This word is a part of Play Framework, and it's an object, which has method apply(block: ⇒ Result), so your code is actually:
def index: Action[AnyContent] = Action.apply({
Ok.apply(views.html.index("Hi there"))
})
Your index method returns an instance of the class Action[AnyContent].
By the way, you're passing a block of code {Ok(...)} to apply method, which (block of code) is actually acts as anonymous function here, because the required type for apply's input is not just Result but ⇒ Result, which means that it takes an anonymous function with no input parameters, which returns Result. So, your Ok-block will be executed when container, received your instance of class Action (from index method), decided to execute this block. Which simply means that you're just describing an action here - not executing - it will be actually executed when Play received your request - and find binding to your action inside routing file.
Also, you don't have to use def here as you always return same action - val or lazy val is usually enough. You will need a def only if you actually want to pass some parameter from routing table (for instance):
GET /clients/:id controllers.SomeController.index(id: Long)
def index(id: Long) = Action { ... } // new action generated for every new request here
Another possible approach is to choose Action, based on parameter:
def index(id: Long) = {
if (id == 0) Action {...} else Action{...}
}
But uasually you can use routing table itself for that, which is better for decoupling. This example just shows that Action is nothing more than return value.
Update for #Kazuya
val method1 = Action{...} //could be def too, no big difference here
// this (code inside Action) gonna be called separately after "index" (if method2 is requested of course)
// notice that it needs the whole request, so it (request) should be completely parsed at the time
val method2 = Action{ req => // you can extract additional params from request
val param1 = req.headers("header1")
...
}
//This is gonna be called first, notice that Play doesn't need the whole request body here, so it might not even be parsed on this stage
def index(methodName: String) = methodName match {
case "method1" => method1
case "method2" => method2
}
GWT/Scala.js use simillar approach for client-server interaction. This is just one possible solution to explain importance of the parameter "methodName" passed from routing table. So, action could be thought as a wrapper over function that in its turn represents a reference to OOP-method, which makes it useful for both REST and RPC purposes.
The other answers deal with your specific case. You asked about the general case, however, so I'll attempt to answer from that perspective.
First off, def is used to define a method, not a function (better to learn that difference now). But, you're right, index is the name of that method.
Now, unlike other languages you might be familiar with (e.g., C, Java), Scala lets you define methods with an expression (as suggested by the use of the assignment operator syntax, =). That is, everything after the = is an expression that will be evaluated to a value each time the method is invoked.

_ABOUT THIS EXERCISE_
Carry the forum explanation of Play Framework actions and Scala method definitions forward from its last sentence.

_EXTRACTED RECORDS_
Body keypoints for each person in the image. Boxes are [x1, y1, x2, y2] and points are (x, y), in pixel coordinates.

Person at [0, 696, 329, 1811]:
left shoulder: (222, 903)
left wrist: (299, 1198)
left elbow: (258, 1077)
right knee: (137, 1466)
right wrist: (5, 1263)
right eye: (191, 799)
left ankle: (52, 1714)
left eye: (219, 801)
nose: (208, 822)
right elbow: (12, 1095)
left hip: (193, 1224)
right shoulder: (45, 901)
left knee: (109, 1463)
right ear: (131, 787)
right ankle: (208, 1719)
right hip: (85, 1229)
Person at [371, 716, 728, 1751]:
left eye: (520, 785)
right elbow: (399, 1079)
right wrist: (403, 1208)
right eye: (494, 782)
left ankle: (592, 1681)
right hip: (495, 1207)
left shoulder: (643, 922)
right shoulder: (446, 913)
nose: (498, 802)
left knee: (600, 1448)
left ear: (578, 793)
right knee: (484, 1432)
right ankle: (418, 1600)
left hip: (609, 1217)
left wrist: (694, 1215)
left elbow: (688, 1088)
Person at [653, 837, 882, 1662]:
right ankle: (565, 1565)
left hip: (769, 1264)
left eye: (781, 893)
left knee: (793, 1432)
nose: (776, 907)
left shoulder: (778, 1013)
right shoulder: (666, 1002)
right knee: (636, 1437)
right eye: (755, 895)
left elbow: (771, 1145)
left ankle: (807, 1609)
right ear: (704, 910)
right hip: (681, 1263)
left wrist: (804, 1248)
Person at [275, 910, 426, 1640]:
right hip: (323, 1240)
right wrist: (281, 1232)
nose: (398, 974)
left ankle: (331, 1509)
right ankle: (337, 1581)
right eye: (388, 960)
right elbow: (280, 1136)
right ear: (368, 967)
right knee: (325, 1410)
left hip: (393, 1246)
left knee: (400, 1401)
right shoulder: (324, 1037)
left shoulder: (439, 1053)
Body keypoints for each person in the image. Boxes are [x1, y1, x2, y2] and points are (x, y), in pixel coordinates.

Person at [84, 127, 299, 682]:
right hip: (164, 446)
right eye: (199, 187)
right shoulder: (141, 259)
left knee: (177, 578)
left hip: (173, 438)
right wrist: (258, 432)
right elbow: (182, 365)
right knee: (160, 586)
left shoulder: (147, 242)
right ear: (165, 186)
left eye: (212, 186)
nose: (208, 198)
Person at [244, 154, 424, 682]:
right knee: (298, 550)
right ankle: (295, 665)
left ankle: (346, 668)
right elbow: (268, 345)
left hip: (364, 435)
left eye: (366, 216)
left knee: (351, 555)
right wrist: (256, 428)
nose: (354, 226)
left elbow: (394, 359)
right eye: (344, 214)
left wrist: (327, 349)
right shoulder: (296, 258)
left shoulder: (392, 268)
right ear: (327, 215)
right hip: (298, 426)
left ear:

_OUTPUT_
So, whereas in Java you have to say:
public int three() { return 3; }
In Scala, you can just say:
def three = 3
Of course, the expression is usually more complicated (as in your case). It could be a block of code, like you're more used to seeing, in which case the value is that of the last expression in the block:
def three = {
val a = 1
val b = 2
a + b
}
Or it might involve a method invocation on some other object:
def three = Numbers.add(1, 2)
The latter is, in fact, exactly what's going on in your specific example, although it requires a bit more explanation to understand why. There are two bits of magic involved:
If an object has an apply method, then you can treat the object as if it were a function. You can say, for example, Add(1, 2) when you really mean Add.apply(1,2) (assuming there's an Add object with an apply method, of course). And just to be clear, it doesn't have to be an object defined with the object keyword. Any object with a suitable apply method will do.
If a method has a single by-name parameter (e.g., def ifWaterBoiling(fn: => Tea)), then you can invoke the method like ifWaterBoiling { makeTea }. The code in that block is evaluated lazily (and may not be evaluated at all). This would be equivalent to writing ifWaterBoiling({ makeTea }). The { makeTea } part just defines an expression that gets passed in, unevaluated, for the fn parameter.
Its the Action being called on with an expression block as argument. (The apply method is used under the hood).
Action.apply({
Ok("Hello world")
})
A simple example (from here) is as follows (look at comments in code):
case class Logging[A](action: Action[A]) extends Action[A] {
def apply(request: Request[A]): Result = {// apply method which is called on expression
Logger.info("Calling action")
action(request) // action being called on further with the request provided to Logging Action
}
lazy val parser = action.parser
}
Now you can use it to wrap any other action value:
def index = Logging { // Expression argument starts
Action { // Action argument (goes under request)
Ok("Hello World")
}
}
Also, the case you mentioned for def index = { is actually returning Unit like: def index: Unit = {.

Scala dependency injection: alternatives to implicit parameters

Please pardon the length of this question.
I often need to create some contextual information at one layer of my code, and consume that information elsewhere. I generally find myself using implicit parameters:
def foo(params)(implicit cx: MyContextType) = ...
implicit val context = makeContext()
foo(params)
This works, but requires the implicit parameter to be passed around a lot, polluting the method signatures of layer after layout of intervening functions, even if they don't care about it themselves.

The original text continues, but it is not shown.